Zusammen mit dem Aufsichtsrat habe man das »Szenario für den worst case« durchgesprochen. »Wir haben mit der Mannschaft Tacheles geredet und sie hatte die Gelegenheit, auch für ihren Trainer zu spielen. Leider hat das nicht geklappt«, meinte Jäggi, der Henke sofort nach dem Spiel vom Vollzug des Abgesprochenen informiert haben wollte. Doch der geschasste Trainer tat zuerst noch so, als habe er die Entscheidung ignoriert. »Ich mache weiter. Wir hatten zwar schon einige Rückschläge, aber das ist die krasseste Situation, die wir erleben. Dazu passt, dass wir durch einen Sonntagsschuss und einen abgefälschten Schuss zwei Mal in Rückstand geraten sind«, sagte der aus Büren bei Paderborn stammende ehemalige Hitzfeld-Assistent.
Jäggi, der in seiner dreijährigen Amtszeit mit Erik Gerets, Kurt Jara und Henke drei Trainer installierte und wieder feuerte, sah mit einem Schuss Mitleid einen »gebrochenen Trainer Henke«. Ihn und sich selbst habe er aus der Schusslinie einer »Schlammschlacht und Treibjagd« genommen. »Ich habe den Weg freigemacht für neue Gesichter und neue Strukturen«, sagte der als Sanierer an den Betzenberg geholte Schweizer. Sportlich gescheitert, hat Jäggi den pfälzischen Traditionsclub zumindest wirtschaftlich auf stabilere Beine gestellt. Aber auch nach seinem selbst gewählten Machtverlust will Jäggi noch nicht ganz loslassen und seinem noch zu bestimmenden Nachfolger beratend zur Seite stehen, »weil mir der Verein am Herzen liegt«.

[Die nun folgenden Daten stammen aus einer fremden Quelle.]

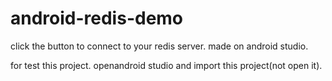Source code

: android-redis-demo
==================
click the button to connect to your redis server.
made on android studio.

for test this project.
openandroid studio and import this project(not open it).
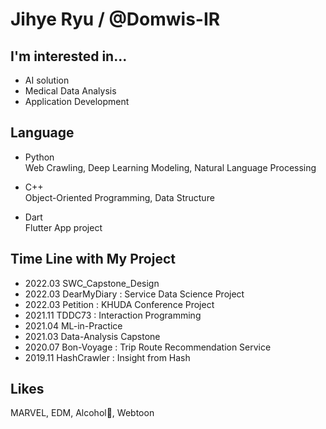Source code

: # Jihye Ryu / @Domwis-IR

## I'm interested in... 
- AI solution  
- Medical Data Analysis  
- Application Development  

## Language 
- Python  
    Web Crawling, Deep Learning Modeling, Natural Language Processing
    
- C++  
    Object-Oriented Programming, Data Structure
    
- Dart  
    Flutter App project

## Time Line with My Project
- 2022.03 SWC_Capstone_Design
- 2022.03 DearMyDiary : Service Data Science Project  
- 2022.03 Petition : KHUDA Conference Project  
- 2021.11 TDDC73 : Interaction Programming  
- 2021.04 ML-in-Practice 
- 2021.03 Data-Analysis Capstone  
- 2020.07 Bon-Voyage : Trip Route Recommendation Service
- 2019.11 HashCrawler : Insight from Hash


## Likes
MARVEL, EDM, Alcohol🍻, Webtoon


<!--
**Domwis-IR/Domwis-IR** is a ✨ _special_ ✨ repository because its `README.md` (this file) appears on your GitHub profile.

Here are some ideas to get you started:

- 🔭 I’m currently working on ...
- 🌱 I’m currently learning ...
- 👯 I’m looking to collaborate on ...
- 🤔 I’m looking for help with ...
- 💬 Ask me about ...
- 📫 How to reach me: ...
- 😄 Pronouns: ...
- ⚡ Fun fact: ...
-->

Als Interimsgespann wurden Torwart-Trainer Gerald Ehrmann und Physiotherapeut Kay Friedmann bestellt. Auf dem Kandidaten-Karussell der Trainer nahmen mit dem in Nürnberg entlassenen Wolfgang Wolf, dem arbeitslosen Klaus Toppmöller und Bruno Labbadia (SV Darmstadt) drei Ex-FCK-Profis Platz.
Ein Hilfsangebot kam von Ciriaco Sforza: »Ich bin bereit, ab morgen alles dafür zu geben, damit der FCK da unten wieder rauskommt«, sagte der am 18. Oktober wegen seiner Kritik an der sportlichen Leitung suspendierte Schweizer im DSF. Zugleich stellte er klar, dass er aber nicht Trainer werden will. Dies gilt auch für Basler, der sich jedoch als Berater anbot.